**The task**. Can you give the lines of these entries again with "orari" swapped for "tempi" each time it occurs, all else unchanged and the pictures left out?

▼

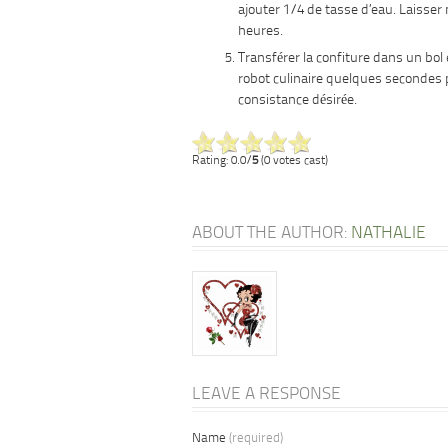
ajouter 1/4 de tasse d’eau. Laisser
heures.
Transférer la confiture dans un bol 
robot culinaire quelques secondes p
consistance désirée.
Rating: 0.0/
5
(0 votes cast)
ABOUT THE AUTHOR:
NATHALIE
LEAVE A RESPONSE
Name
(required)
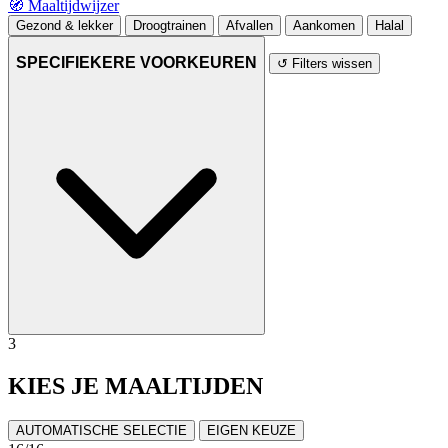
🧭
Maaltijdwijzer
Gezond & lekker
Droogtrainen
Afvallen
Aankomen
Halal
SPECIFIEKERE VOORKEUREN
↺ Filters wissen
3
KIES JE MAALTIJDEN
AUTOMATISCHE SELECTIE
EIGEN KEUZE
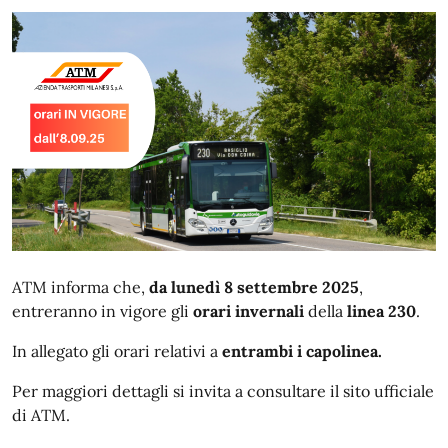
ATM informa che,
da lunedì 8 settembre 2025
,
entreranno in vigore gli
orari invernali
della
linea 230
.
In allegato gli orari relativi a
entrambi i capolinea.
Per maggiori dettagli si invita a consultare il sito ufficiale
di ATM.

▲

**Task response**.
ajouter 1/4 de tasse d’eau. Laisser
heures.
Transférer la confiture dans un bol 
robot culinaire quelques secondes p
consistance désirée.
Rating: 0.0/
5
(0 votes cast)
ABOUT THE AUTHOR:
NATHALIE
LEAVE A RESPONSE
Name
(required)
🧭
Maaltijdwijzer
Gezond & lekker
Droogtrainen
Afvallen
Aankomen
Halal
SPECIFIEKERE VOORKEUREN
↺ Filters wissen
3
KIES JE MAALTIJDEN
AUTOMATISCHE SELECTIE
EIGEN KEUZE
ATM informa che,
da lunedì 8 settembre 2025
,
entreranno in vigore gli
tempi invernali
della
linea 230
.
In allegato gli tempi relativi a
entrambi i capolinea.
Per maggiori dettagli si invita a consultare il sito ufficiale
di ATM.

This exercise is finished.